From a gaming perspective, I really wish there was a third button on the back that doubled as a fingerprint sensor. I found with the Nubia that it was the one button I could consistently hit concurrently while playing a game regularly, and it’s a feature ASUS could implement in future revisions. They’ll need to rethink the design of the Kunai gamepad, too. Turning your phone into a Switch like console sounds great, but the Kunai feels stiff in the hand and uncomfortable to use in every sense. It’s also never going to be a better option than using touch controls and the air triggers in games like Call of Duty or Arena of Valor – you’ll always turn around, aim, flick and move around a bit quicker with touch controls with a bit of practice.

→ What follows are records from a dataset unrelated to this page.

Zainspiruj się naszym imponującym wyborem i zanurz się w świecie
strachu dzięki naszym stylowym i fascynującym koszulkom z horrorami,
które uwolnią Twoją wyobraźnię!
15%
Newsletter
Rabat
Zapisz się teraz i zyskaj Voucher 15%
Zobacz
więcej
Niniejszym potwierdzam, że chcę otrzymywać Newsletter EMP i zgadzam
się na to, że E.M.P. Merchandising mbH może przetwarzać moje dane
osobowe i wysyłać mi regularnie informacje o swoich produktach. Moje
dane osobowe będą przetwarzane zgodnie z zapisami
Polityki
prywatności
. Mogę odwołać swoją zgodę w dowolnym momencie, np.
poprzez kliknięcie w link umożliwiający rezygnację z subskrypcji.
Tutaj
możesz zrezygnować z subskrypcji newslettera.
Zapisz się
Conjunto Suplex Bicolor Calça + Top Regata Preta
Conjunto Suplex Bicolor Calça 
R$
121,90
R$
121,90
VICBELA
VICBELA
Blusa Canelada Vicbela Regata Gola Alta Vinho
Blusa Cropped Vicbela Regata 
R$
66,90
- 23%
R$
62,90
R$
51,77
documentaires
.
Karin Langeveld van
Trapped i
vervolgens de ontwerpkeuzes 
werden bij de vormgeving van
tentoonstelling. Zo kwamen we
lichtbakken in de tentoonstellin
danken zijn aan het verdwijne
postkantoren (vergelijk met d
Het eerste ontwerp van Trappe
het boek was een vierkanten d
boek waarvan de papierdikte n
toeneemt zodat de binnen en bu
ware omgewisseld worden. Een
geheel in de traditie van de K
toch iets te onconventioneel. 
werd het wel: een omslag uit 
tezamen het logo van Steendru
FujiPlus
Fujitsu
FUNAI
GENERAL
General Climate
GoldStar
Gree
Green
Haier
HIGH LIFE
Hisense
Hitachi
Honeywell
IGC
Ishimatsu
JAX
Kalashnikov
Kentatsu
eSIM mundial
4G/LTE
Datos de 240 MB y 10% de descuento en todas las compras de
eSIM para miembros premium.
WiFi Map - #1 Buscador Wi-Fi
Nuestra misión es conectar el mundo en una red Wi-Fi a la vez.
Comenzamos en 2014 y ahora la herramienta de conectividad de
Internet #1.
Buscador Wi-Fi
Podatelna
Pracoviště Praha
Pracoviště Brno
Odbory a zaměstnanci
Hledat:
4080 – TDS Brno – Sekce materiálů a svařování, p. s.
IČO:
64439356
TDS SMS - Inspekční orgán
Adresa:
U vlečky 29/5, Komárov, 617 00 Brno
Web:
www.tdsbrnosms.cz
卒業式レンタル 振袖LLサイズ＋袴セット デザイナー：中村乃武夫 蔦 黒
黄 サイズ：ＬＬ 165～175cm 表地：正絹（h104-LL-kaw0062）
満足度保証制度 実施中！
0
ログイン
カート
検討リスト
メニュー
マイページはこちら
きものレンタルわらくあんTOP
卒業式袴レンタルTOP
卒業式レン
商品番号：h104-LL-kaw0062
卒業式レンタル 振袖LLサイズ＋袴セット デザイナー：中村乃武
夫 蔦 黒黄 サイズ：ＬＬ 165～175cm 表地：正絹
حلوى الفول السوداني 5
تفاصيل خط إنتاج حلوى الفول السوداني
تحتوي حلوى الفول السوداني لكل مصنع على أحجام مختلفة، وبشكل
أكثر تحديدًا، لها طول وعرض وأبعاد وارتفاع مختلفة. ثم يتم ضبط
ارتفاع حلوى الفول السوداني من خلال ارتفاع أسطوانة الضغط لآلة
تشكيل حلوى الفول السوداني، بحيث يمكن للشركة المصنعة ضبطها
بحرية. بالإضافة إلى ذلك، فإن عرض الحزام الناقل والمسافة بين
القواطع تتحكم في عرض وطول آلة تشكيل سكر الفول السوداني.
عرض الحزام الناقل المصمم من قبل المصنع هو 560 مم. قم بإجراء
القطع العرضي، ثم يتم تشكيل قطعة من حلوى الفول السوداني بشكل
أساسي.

Still, ASUS has made a fascinating piece of tech. It’s got the kind of hardware and features I wish other phones would have, but the user experience isn’t quite where I’d want it for $1700. Would it be worth it for around $800? 120Hz is better than 90Hz, and the details and colour from ASUS’s camera are nicer. But from a pure gaming perspective, not having that comfortable, bindable back button makes a hell of a lot of difference. And neither phone has 5G, which won’t matter a huge amount this year, but will be damn handy to have from 2021 onwards.

Gaming phones have come a long way, but it seems we’re still one generation away from a phone having truly everything.


  • Sorry “… provided you’re OK rolling the dice on warranty.” under Oz law, the manufacturer/distro warranty rarely covers our basic consumer rights, even if it is an import if a local mob sell it, it has to have a warranty equivalent to similarly priced devices and proportionally greater than cheaper lower end devices.